How to solve for differentials to find Jacobian in system of equations?

98 Views Asked by At

I was reading the paper Input Convex Neural Networks and couldnt understand part of the derivation for proposition 3 (Section G in supplementary materials). I have put an image of the section below:

link to image

The authors describe using differentials to solve for the desired gradients. In the first part, for equations 35 to 37 they describe a trick of replacing dh for I. However, when getting the Jacobian for G that clearly does not work and it is not mentioned how to extend the trick for it to work in this case. I tried reading on matrix differentials, but could not understand this derivation. Does anyone know how to proceed from equation 38 to 39?

1

There are 1 best solutions below

5
On BEST ANSWER

The paper cleverly defines a vector $$\eqalign{ c=\begin{bmatrix}c_y\\c_\lambda\\c_t\end{bmatrix} = -M^{-1}\begin{bmatrix}\frac{\partial\ell}{\partial y}\\0\\0\end{bmatrix} }$$ Other than the fact that it's symmetric, the details of the $M$ matrix are not important.
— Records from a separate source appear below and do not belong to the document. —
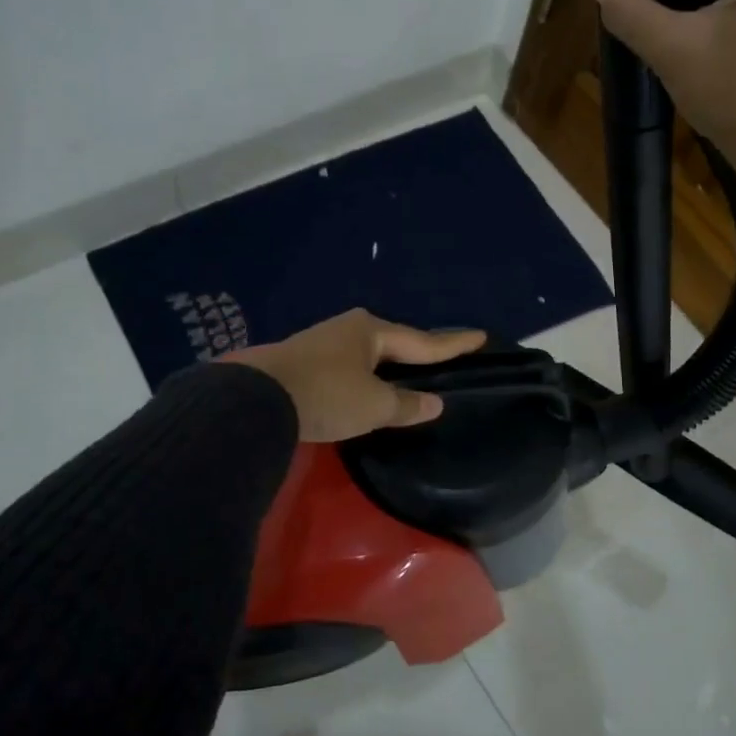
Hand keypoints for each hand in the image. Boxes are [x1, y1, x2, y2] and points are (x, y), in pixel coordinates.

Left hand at [226, 310, 486, 442]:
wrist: (255, 398)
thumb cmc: (326, 395)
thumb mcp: (373, 406)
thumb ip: (406, 404)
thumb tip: (434, 403)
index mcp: (372, 331)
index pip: (423, 341)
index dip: (453, 343)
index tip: (480, 336)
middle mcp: (349, 329)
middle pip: (394, 343)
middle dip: (418, 352)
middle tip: (444, 358)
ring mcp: (323, 342)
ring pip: (369, 354)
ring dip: (388, 366)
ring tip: (409, 374)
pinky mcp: (304, 361)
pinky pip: (349, 366)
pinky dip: (365, 376)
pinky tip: (367, 386)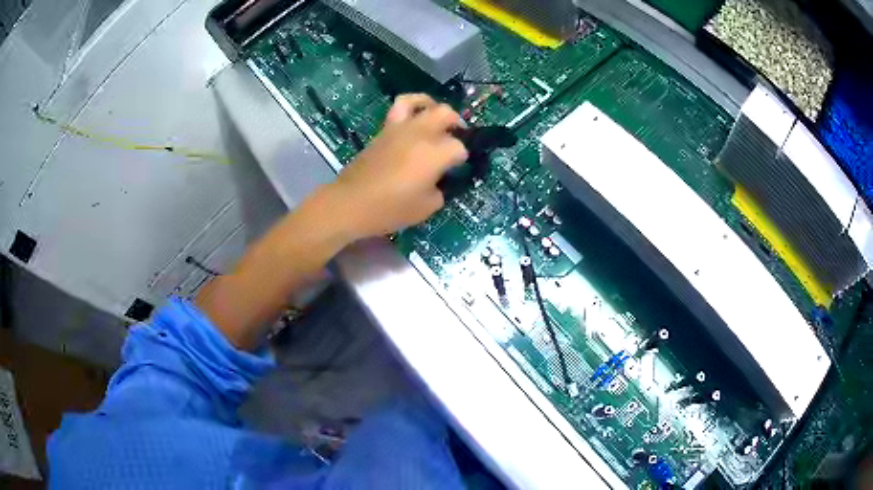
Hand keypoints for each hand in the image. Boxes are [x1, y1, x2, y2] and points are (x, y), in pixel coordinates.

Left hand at [326, 94, 467, 238]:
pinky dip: (413, 104)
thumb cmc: (390, 208)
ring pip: (424, 102)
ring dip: (436, 108)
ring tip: (438, 119)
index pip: (460, 148)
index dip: (461, 160)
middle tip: (456, 140)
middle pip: (447, 115)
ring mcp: (402, 127)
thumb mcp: (426, 207)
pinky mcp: (385, 128)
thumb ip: (440, 190)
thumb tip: (437, 180)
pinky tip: (416, 115)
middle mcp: (422, 133)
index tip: (455, 172)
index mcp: (436, 152)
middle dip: (457, 125)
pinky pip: (401, 106)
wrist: (351, 202)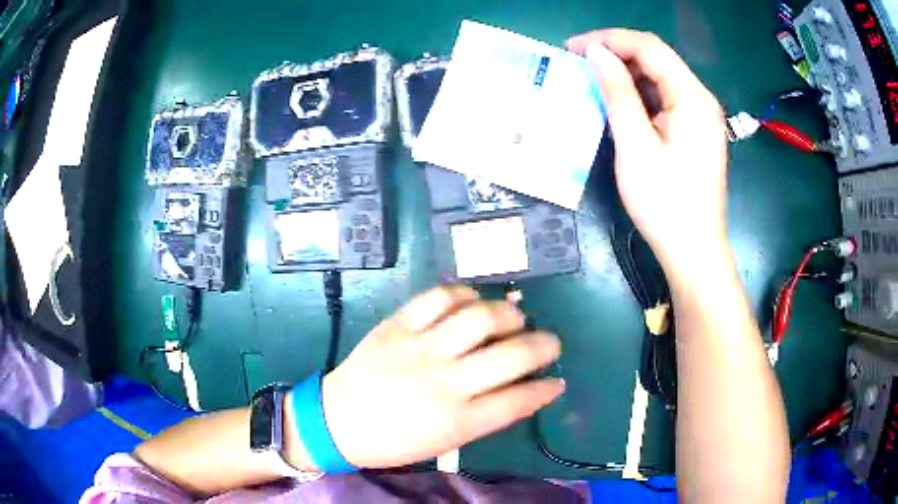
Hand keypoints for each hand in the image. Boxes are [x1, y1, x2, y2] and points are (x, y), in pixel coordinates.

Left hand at [306, 285, 563, 468]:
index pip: (519, 401)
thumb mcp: (444, 441)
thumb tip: (520, 390)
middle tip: (549, 342)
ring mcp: (420, 348)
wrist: (337, 420)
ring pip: (480, 317)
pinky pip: (438, 297)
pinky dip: (464, 294)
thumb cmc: (394, 441)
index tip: (557, 381)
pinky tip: (472, 302)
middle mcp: (445, 381)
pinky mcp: (398, 326)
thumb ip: (484, 416)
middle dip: (544, 345)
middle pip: (511, 355)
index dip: (545, 389)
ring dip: (508, 313)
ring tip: (514, 319)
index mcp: (457, 420)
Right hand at [567, 29, 728, 269]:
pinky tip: (619, 106)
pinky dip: (640, 97)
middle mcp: (700, 99)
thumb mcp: (635, 145)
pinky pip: (665, 101)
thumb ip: (617, 92)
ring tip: (593, 84)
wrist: (694, 251)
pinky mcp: (695, 132)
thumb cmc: (665, 202)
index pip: (649, 47)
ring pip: (660, 79)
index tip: (573, 48)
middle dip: (617, 54)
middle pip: (657, 59)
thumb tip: (596, 53)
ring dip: (627, 76)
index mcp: (691, 97)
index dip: (609, 39)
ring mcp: (700, 116)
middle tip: (579, 65)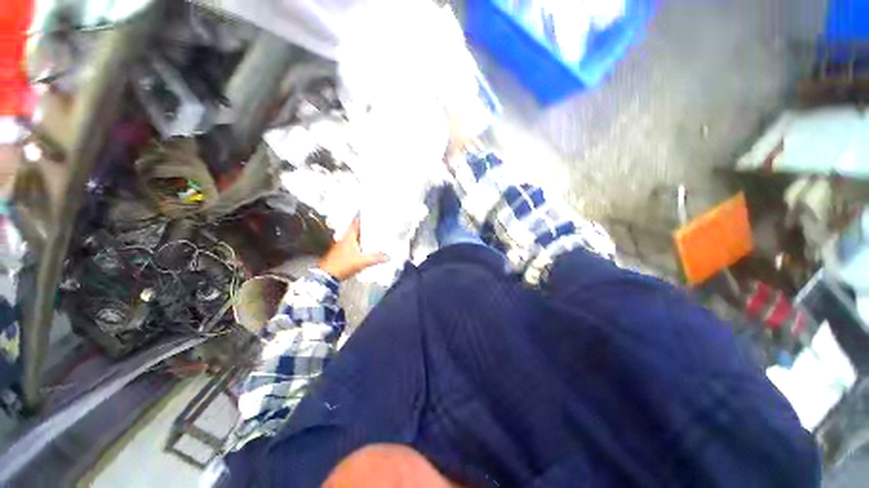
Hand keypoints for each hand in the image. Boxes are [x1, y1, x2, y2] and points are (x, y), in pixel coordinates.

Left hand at [317, 217, 387, 280]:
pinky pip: (350, 246)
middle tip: (371, 223)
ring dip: (359, 236)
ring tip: (369, 235)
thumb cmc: (343, 264)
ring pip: (352, 237)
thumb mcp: (362, 261)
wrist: (327, 276)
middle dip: (362, 226)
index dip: (360, 216)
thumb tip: (387, 257)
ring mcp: (340, 246)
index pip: (355, 223)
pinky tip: (362, 249)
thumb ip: (376, 258)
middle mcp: (344, 239)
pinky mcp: (339, 254)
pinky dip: (357, 245)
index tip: (365, 210)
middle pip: (354, 229)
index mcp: (349, 237)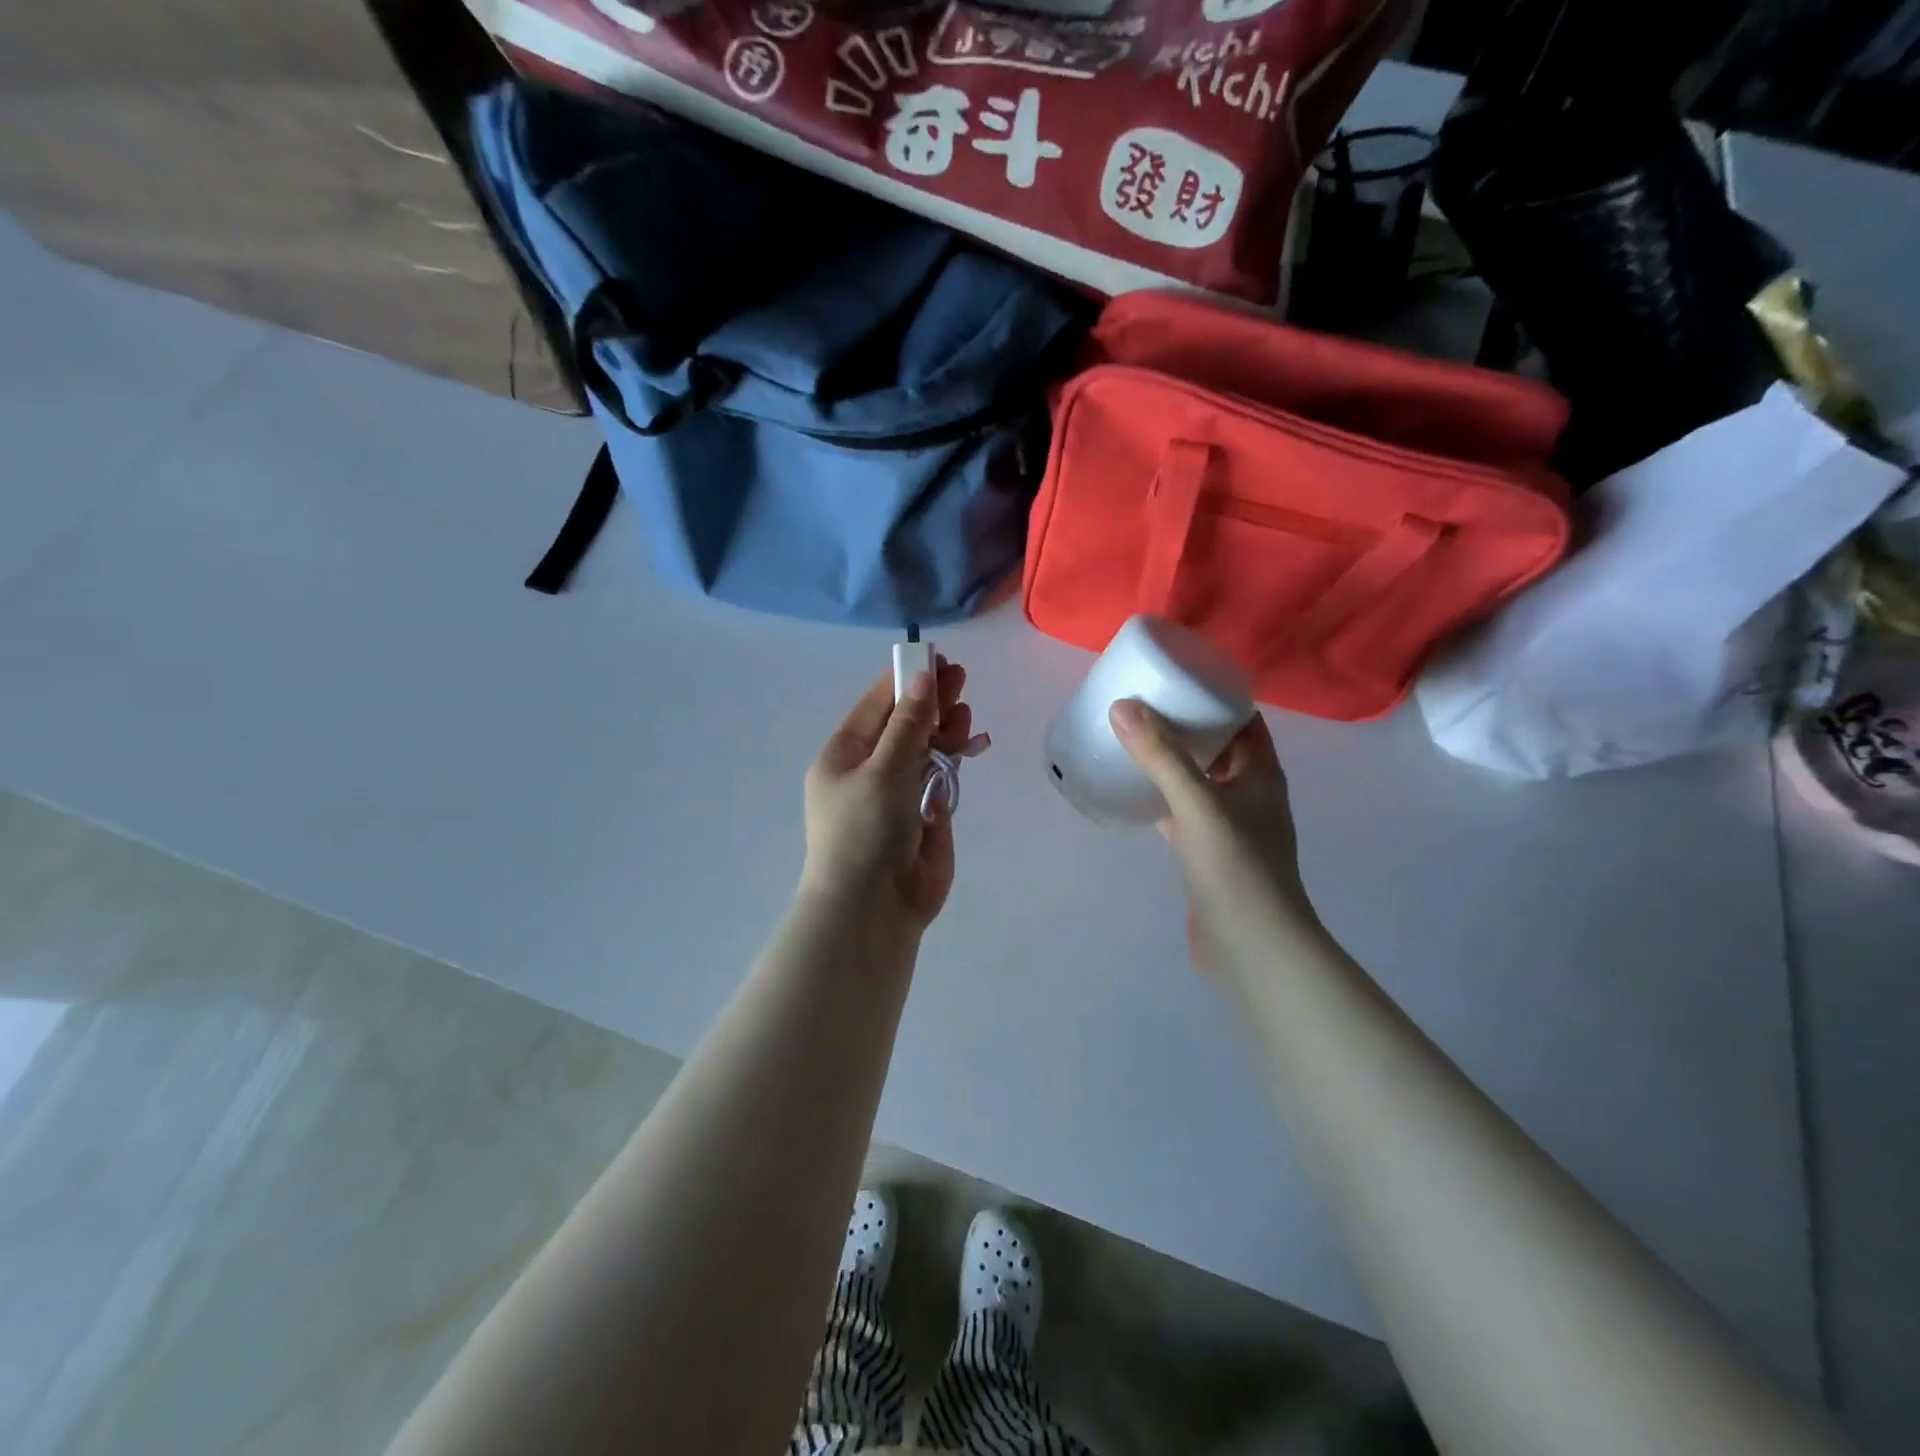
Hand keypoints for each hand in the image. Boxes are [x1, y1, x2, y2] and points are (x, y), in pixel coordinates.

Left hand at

The $\,c\,$ vector is used to simplify calculations, like the following for equation $(37)$ $$\eqalign{ \bigg(\frac{\partial\ell}{\partial y}\bigg)^Tdy &= \begin{bmatrix} \Big(\frac{\partial\ell}{\partial y}\Big)^T &0&0\end{bmatrix}\begin{bmatrix}dy\\d\lambda\\dt\end{bmatrix} \cr &= -\begin{bmatrix} \Big(\frac{\partial\ell}{\partial y}\Big)^T &0&0\end{bmatrix}M^{-1}\begin{bmatrix}0\\dh\\0\end{bmatrix} \cr &= c^T\begin{bmatrix}0\\dh\\0\end{bmatrix} = c_\lambda^Tdh = c_\lambda:dh \cr \bigg(\frac{\partial\ell}{\partial y}\bigg)^T\frac{\partial y}{\partial h} &= c_\lambda \cr\cr }$$ The calculation to obtain equation $(39)$ is similar, using terms involving $dG$ instead of $dh$ $$\eqalign{ \bigg(\frac{\partial\ell}{\partial y}\bigg)^Tdy &= \begin{bmatrix} \Big(\frac{\partial\ell}{\partial y}\Big)^T &0&0\end{bmatrix}\begin{bmatrix}dy\\d\lambda\\dt\end{bmatrix} \cr &= -\begin{bmatrix} \Big(\frac{\partial\ell}{\partial y}\Big)^T &0&0\end{bmatrix}M^{-1}\begin{bmatrix}dG^T\lambda\\dG\,y\\0\end{bmatrix} \cr &= c^T\begin{bmatrix}dG^T\lambda\\dG\,y\\0\end{bmatrix} \cr\cr &= c_y^TdG^T\lambda + c_\lambda^TdG\,y \cr &= \lambda^TdG\,c_y + c_\lambda^TdG\,y \cr &= \Big(\lambda c_y^T + c_\lambda y^T\Big):dG \cr \bigg(\frac{\partial\ell}{\partial y}\bigg)^T\frac{\partial y}{\partial G} &= \lambda c_y^T + c_\lambda y^T \cr\cr }$$ NB: The authors use a different layout format for gradients, which is why mine are transposed compared to those in the paper.

Also, I've used subscripts for the components of the $c$ vector; using superscripts is just ugly.